### Task prompt
Please return every line of the records that contains the word "Left".

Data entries
------------------------------------------------

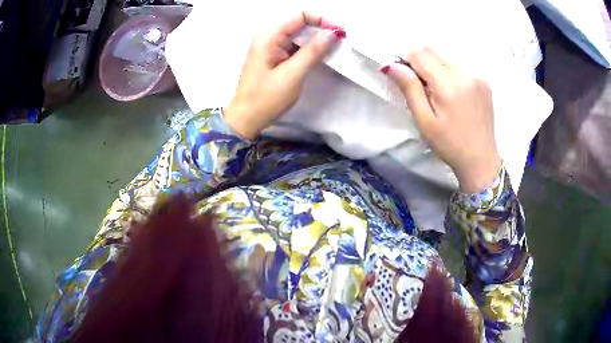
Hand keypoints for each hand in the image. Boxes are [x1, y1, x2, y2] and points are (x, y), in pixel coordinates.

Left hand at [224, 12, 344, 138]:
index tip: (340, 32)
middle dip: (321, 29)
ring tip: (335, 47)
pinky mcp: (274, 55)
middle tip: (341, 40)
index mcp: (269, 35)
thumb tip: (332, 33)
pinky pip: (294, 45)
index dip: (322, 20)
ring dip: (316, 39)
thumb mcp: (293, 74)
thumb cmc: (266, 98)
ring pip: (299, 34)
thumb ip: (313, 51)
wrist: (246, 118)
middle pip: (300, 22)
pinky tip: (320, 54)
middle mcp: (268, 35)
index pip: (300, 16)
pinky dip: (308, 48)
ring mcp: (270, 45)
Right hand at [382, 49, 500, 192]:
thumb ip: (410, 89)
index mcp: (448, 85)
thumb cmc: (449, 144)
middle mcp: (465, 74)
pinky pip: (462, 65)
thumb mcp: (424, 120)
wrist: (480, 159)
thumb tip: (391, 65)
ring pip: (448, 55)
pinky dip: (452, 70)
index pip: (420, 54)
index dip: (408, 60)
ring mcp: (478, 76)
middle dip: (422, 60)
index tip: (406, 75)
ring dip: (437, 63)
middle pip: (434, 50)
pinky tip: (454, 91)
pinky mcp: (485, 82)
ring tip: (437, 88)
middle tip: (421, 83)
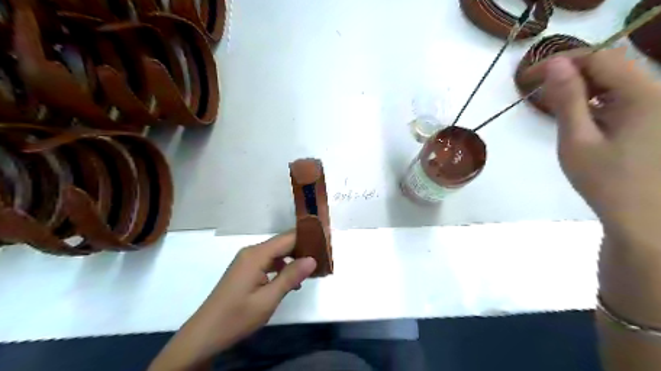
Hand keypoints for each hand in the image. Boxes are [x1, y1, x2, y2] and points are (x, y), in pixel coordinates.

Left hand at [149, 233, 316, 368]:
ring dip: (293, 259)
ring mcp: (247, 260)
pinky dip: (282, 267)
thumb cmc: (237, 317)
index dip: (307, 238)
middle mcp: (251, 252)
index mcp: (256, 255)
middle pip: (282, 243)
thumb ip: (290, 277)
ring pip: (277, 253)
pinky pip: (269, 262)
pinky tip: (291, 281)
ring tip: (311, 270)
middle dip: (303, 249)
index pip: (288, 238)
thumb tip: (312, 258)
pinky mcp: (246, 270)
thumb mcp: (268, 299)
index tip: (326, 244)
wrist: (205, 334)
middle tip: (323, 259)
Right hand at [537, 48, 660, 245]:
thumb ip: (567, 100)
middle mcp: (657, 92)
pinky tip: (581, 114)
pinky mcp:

------------------------------------------------

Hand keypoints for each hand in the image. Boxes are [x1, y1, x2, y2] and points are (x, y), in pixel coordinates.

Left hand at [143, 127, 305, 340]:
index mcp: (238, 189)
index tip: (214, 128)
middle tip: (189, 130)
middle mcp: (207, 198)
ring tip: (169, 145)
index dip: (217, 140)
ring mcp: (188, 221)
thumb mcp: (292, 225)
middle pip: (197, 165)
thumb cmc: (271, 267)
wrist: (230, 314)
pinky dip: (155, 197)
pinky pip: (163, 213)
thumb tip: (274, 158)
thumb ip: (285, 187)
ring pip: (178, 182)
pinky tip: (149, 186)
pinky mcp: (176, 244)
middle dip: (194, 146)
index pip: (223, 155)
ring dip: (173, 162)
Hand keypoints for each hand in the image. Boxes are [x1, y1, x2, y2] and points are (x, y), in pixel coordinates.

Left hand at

------------------------------------------------

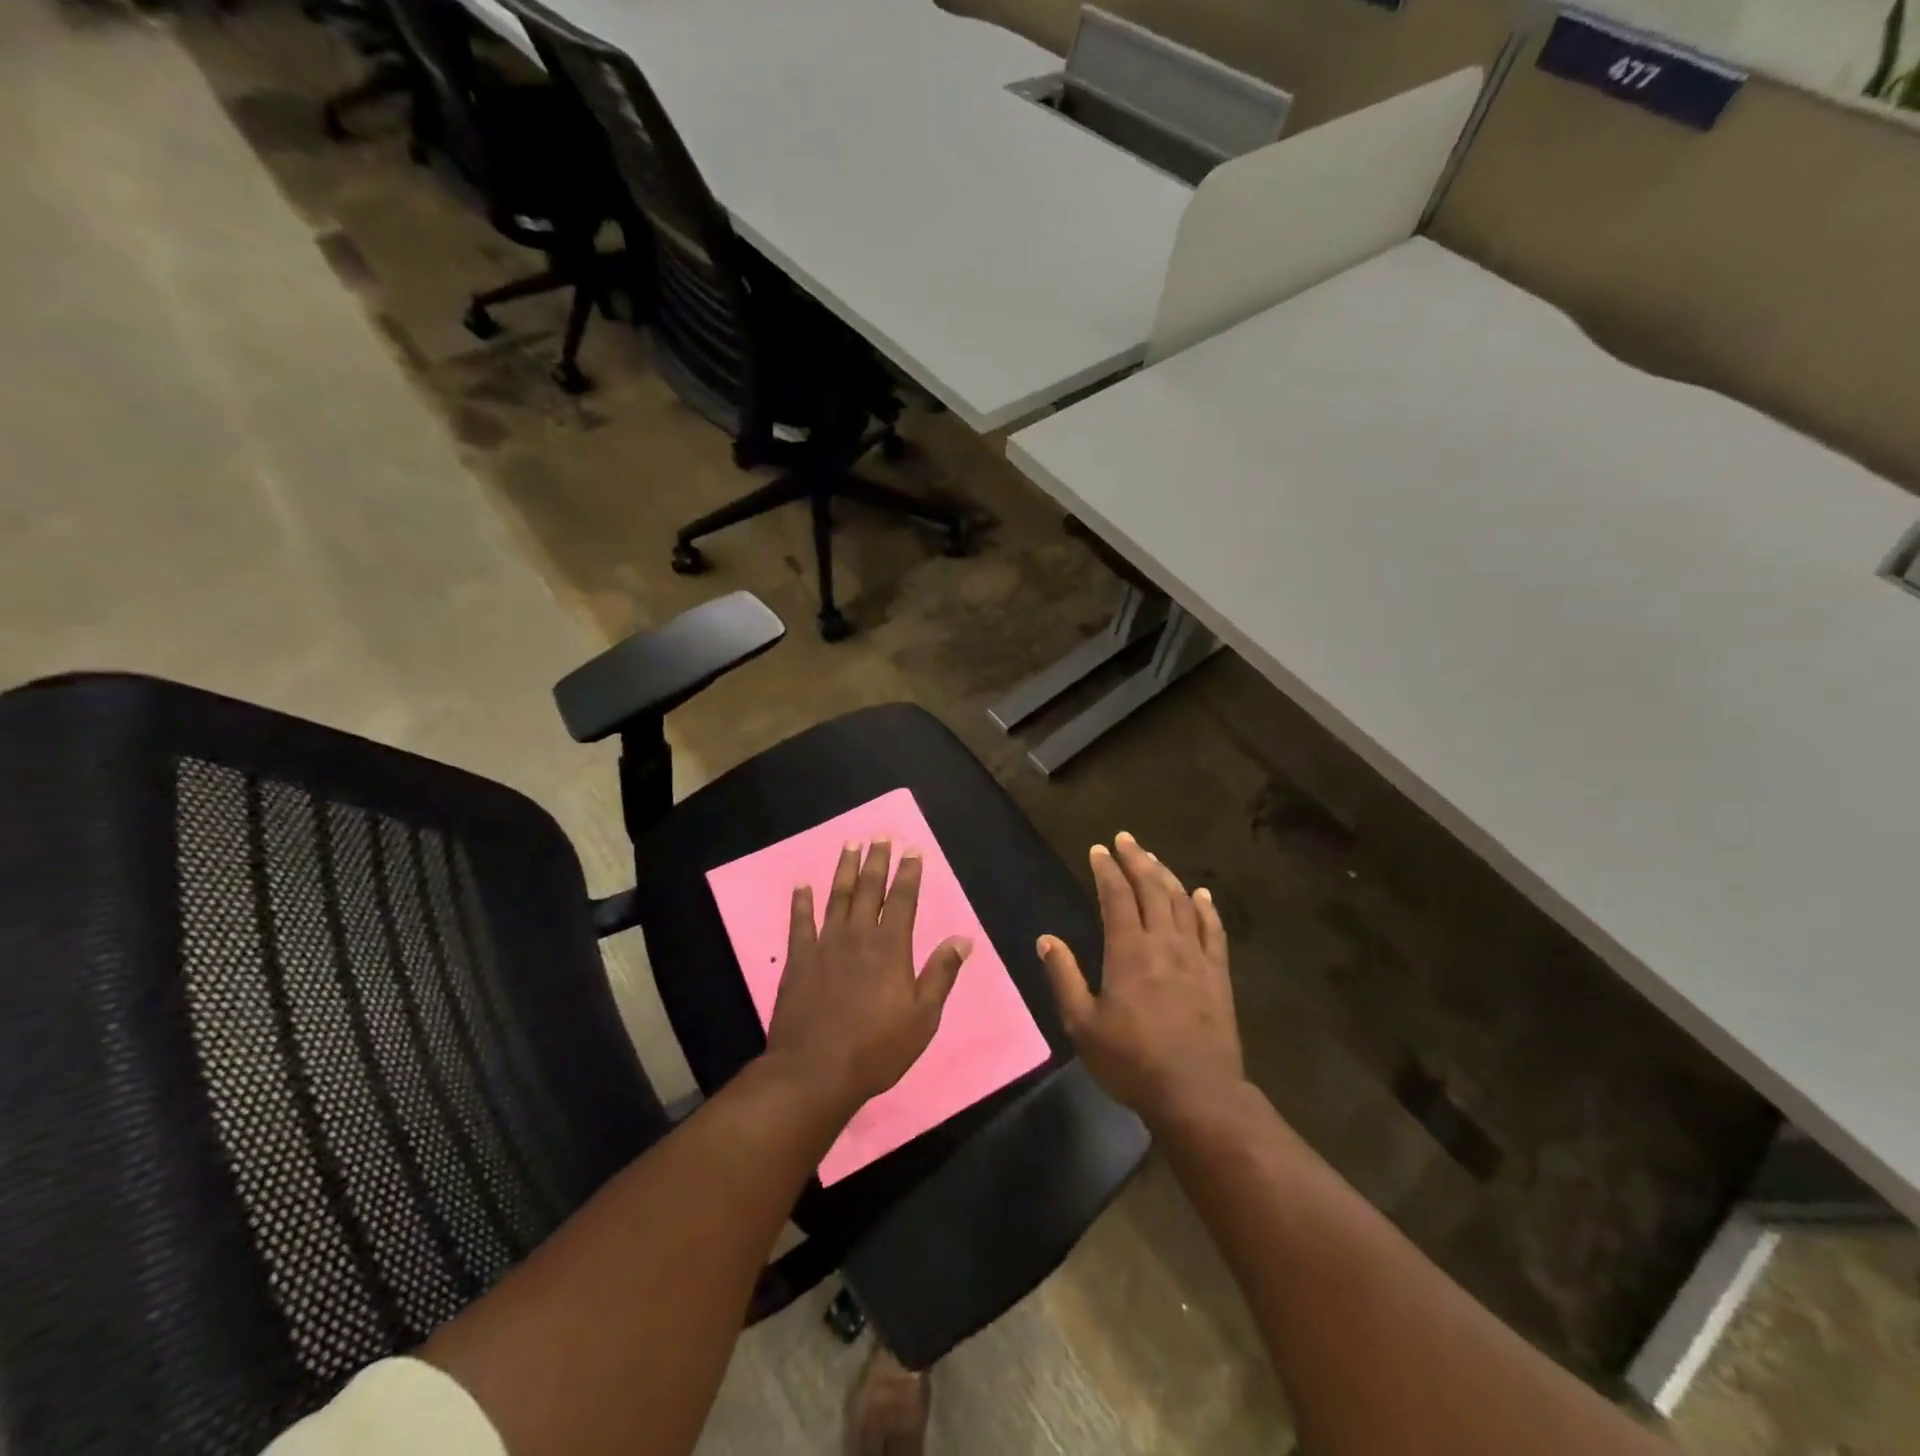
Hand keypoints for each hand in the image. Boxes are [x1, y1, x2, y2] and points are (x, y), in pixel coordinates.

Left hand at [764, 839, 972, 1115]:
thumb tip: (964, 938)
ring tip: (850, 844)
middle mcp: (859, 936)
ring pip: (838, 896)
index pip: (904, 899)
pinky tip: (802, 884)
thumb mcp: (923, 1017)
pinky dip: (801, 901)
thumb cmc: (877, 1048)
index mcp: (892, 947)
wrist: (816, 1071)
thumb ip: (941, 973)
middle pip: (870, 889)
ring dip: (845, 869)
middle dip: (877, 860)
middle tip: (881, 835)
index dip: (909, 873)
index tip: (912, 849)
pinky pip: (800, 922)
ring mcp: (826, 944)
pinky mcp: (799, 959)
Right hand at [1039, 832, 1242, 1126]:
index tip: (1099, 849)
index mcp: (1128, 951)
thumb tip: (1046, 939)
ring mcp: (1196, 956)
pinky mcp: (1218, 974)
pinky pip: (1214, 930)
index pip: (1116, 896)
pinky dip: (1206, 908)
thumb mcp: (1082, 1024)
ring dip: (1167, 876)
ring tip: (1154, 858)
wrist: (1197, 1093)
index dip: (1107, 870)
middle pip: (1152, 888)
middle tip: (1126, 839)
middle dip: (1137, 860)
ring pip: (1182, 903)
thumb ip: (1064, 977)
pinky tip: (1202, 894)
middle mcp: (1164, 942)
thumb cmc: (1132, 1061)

------------------------------------------------

### Answer for the task
Left hand at [224, 12, 344, 138]:
Left hand at [149, 233, 316, 368]:
Left hand at [143, 127, 305, 340]:
Left hand at
Left hand at [764, 839, 972, 1115]:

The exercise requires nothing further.